Knowledge Graph-Powered Diabetes Research
Challenge
About seven million Germans suffer from diabetes – one of the biggest common national
diseases. In order to better understand its causes, DZD scientists examine the disease from
different angles.
“Our goal was to enable access to the data across locations, disciplines, species, and data types,” said Prof. Dr. Martin Hrabě de Angelis, DZD board member. “At the same time, the more than 450 scientists in the DZD should also be able to access external expertise.”
Solution
Launched in 2017, DZDconnect, the DZD’s knowledge graph built on Neo4j, serves affiliated healthcare and medical professionals. Layered on top of the DZD’s relational databases, DZDconnect links the systems and data silos of the health centers.
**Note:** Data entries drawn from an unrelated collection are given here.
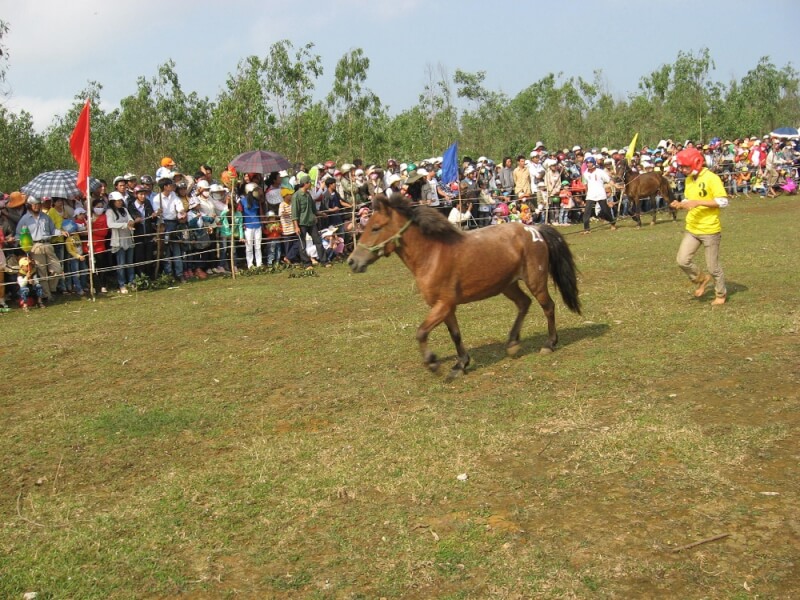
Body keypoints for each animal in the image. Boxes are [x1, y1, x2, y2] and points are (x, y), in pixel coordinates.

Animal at [347, 194, 581, 380]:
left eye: (375, 228)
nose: (352, 261)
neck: (432, 255)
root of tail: (534, 229)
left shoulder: (443, 304)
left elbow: (421, 332)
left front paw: (433, 363)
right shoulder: (445, 307)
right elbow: (455, 335)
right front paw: (460, 365)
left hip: (535, 281)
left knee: (548, 306)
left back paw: (549, 344)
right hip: (507, 284)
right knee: (524, 303)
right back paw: (512, 344)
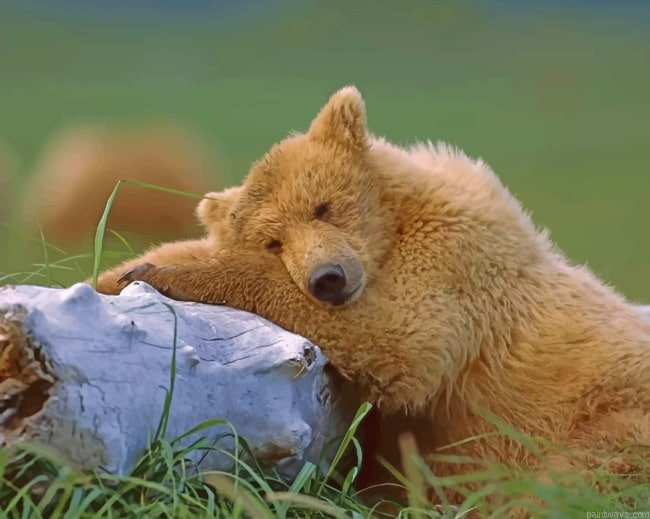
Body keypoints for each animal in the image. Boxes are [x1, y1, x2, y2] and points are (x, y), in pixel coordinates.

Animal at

Knowledge graphs offer a rich platform for incorporating and connecting more and more data, at scale. DZDconnect is updated with the latest medical research. Natural language processing (NLP) reads in and automatically annotates more than 30 million publications from the PubMed data. Algorithms perform a semantic analysis of the texts, classify relevant entities, and link them to internal information in the database.
“Reading and absorbing information from the latest publications is simply not feasible without assistance from technologies such as NLP,” explains Dr. Alexander Jarasch, Head of Data and Knowledge Management, DZD. “Currently, it still takes about 1.5 seconds to analyze an abstract on a decent machine. While that sounds fast, it would actually take about a year and a half to summarize all 30 million publications. Our approach of using NLP and graph technology runs in parallel and is automated in the background.”
The Neo4j Graph Data Science Library plays an important role. One goal is to identify different subtypes of type 2 diabetes to provide better therapy (precision medicine). With the help of the integrated algorithms, scientists can subdivide the dataset. Based on predefined parameters, the community detection algorithm identifies patient clusters, allowing researchers to investigate them more precisely. Algorithms find attributes of the diabetes subtypes and identify shared characteristics (e.g., height, weight, medication, or genetic defect).